Special envoy Khalilzad, Gen Miller call on Gen Bajwa

He also updated the visitors on Pakistan government’s efforts for peace and the prime minister’s call for the international community to help alleviate the problems confronting the developing world in the present circumstances, said ISPR.

The visit took place as the US stepped up its efforts for the implementation of its Feb 29 agreement with Taliban.

The agreement was touted as the best opportunity for ending the war in Afghanistan that has cost lives of nearly 150,000 Afghans and over 2,400 American soldiers in addition to colossal economic cost of $975 billion.

The implementation of the accord, however, ran into problems soon after its signing because of differences between Kabul and the Taliban over the release of detainees, which was a key requirement for the start of intra-Afghan negotiations, and continuing violence in Afghanistan.

The Khalilzad-Miller duo had on Monday met Taliban’s chief negotiator Mullah Baradar in Doha, where the insurgent group’s political office is based.

Spokesman for Taliban’s political office Suhail Shaheen said that the meeting was hosted by Qatari Foreign Minister Sheikh Mohammad bin Abdur Rahman Al-Thani. “They talked about complete implementation of the agreement as well as delay in the release of the prisoners. Violations of the agreement and other issues and ways of their solutions were also discussed,” Shaheen said.

Gen Miller had earlier met the Taliban leaders in Doha on Friday as well for discussing reduction in violence. The insurgent group had after the meeting with Gen Miller released the first batch of 20 detainees. The detainees were handed over by the Taliban to the Red Cross in Kandahar. This was seen as a major step for taking the peace agreement forward.

The Afghan government has, meanwhile, set free 300 Taliban prisoners over the past few days.
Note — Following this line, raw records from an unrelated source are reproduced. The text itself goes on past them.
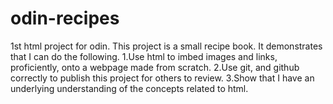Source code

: # odin-recipes
1st html project for odin.
This project is a small recipe book. It demonstrates that I can do the following.
1.Use html to imbed images and links, proficiently, onto a webpage made from scratch.
2.Use git, and github correctly to publish this project for others to review.
3.Show that I have an underlying understanding of the concepts related to html.
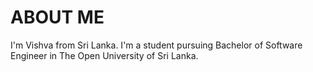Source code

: # ABOUT ME
 I'm Vishva from Sri Lanka. I'm a student pursuing Bachelor of Software Engineer in The Open University of Sri Lanka. 
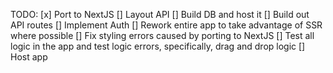 TODO:
[x] Port to NextJS
[] Layout API
[] Build DB and host it
[] Build out API routes
[] Implement Auth
[] Rework entire app to take advantage of SSR where possible
[] Fix styling errors caused by porting to NextJS
[] Test all logic in the app and test logic errors, specifically, drag and drop logic
[] Host app
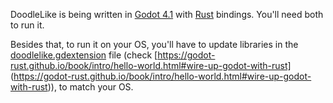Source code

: DoodleLike is being written in [Godot 4.1](https://godotengine.org/) with [Rust](https://www.rust-lang.org/) bindings.
You'll need both to run it.

Besides that, to run it on your OS, you'll have to update libraries in the [doodlelike.gdextension](/godot/doodlelike.gdextension) file (check 
[https://godot-rust.github.io/book/intro/hello-world.html#wire-up-godot-with-rust]
(https://godot-rust.github.io/book/intro/hello-world.html#wire-up-godot-with-rust)), to match your OS.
The prisoners, the Taliban say, have been conditionally released by Kabul against its earlier commitment of unconditionally freeing the insurgent detainees.

Under the February 29 agreement, the Afghan government had to set free 5,000 Taliban prisoners, whereas the Taliban were to release 1,000 captives by March 10 for the start of intra-Afghan negotiations. The delay in the swap has prevented the intra-Afghan talks from beginning.

Foreign Office Spokesperson Aisha Farooqui had at her last weekly media briefing on Thursday said: “We believe that the signing of the US-Taliban Peace Agreement has created a historic opportunity for the people of Afghanistan. It is imperative that this historic opportunity is seized and all parties work together constructively for securing durable peace and stability in Afghanistan.”